* **あなたの課題**:
提示文の内容を2文でまとめると、どうなりますか?

* **提示文**:
• • • • •
偶然にも、近所に、田嶋さんのやっているJoyがあったので、当初、私は、福岡は、クライミングメッカの山梨と違って都会だし、自然界は離れていて、岩場も質の良いものが山梨のようにあるわけではないだろう…と想像していたので、ロッククライミングはあきらめ、ジムクライマーとして福岡ではやっていく気持ちだった。

外岩は最初っから捨てていたわけである。

クライミングメッカの山梨時代は、外岩が良いのでジムに行く理由がなかった。ジムに行くと言えば、外岩でできなかったムーブをピラニアの室井さんに、「すいません、こんなアンダーでもって、遠めの一手を取る課題ってありませんか?」などと質問していた。要するに完全に外岩の攻略用というジム利用法だった。そもそもアイスクライミングは、インドアでは、できないですし。
• • • • •
* **利用可能なデータ**:
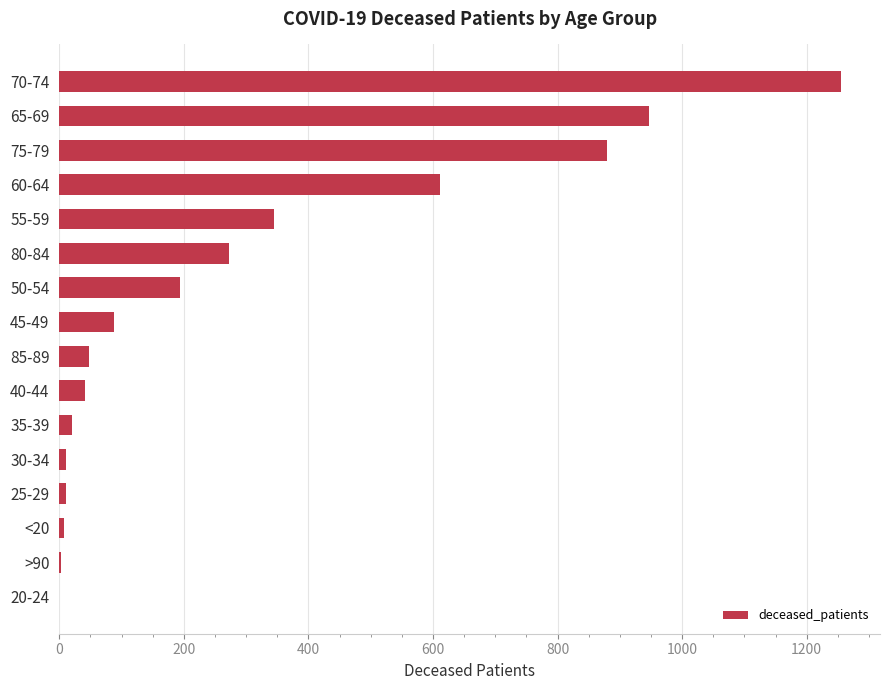

Count the number of categories in the chart.

16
• • • • •
* **想定解答**:
筆者は、福岡は都会で自然界から離れており、山梨ほど質の良い岩場はないだろうと想像していたため、外岩を最初から捨て、近所のJoyでジムクライマーとしてやっていくつもりだった。クライミングメッカの山梨にいた頃は外岩が良かったのでジムに行く理由がなく、ジムは外岩でできなかったムーブを攻略するためだけに利用していた。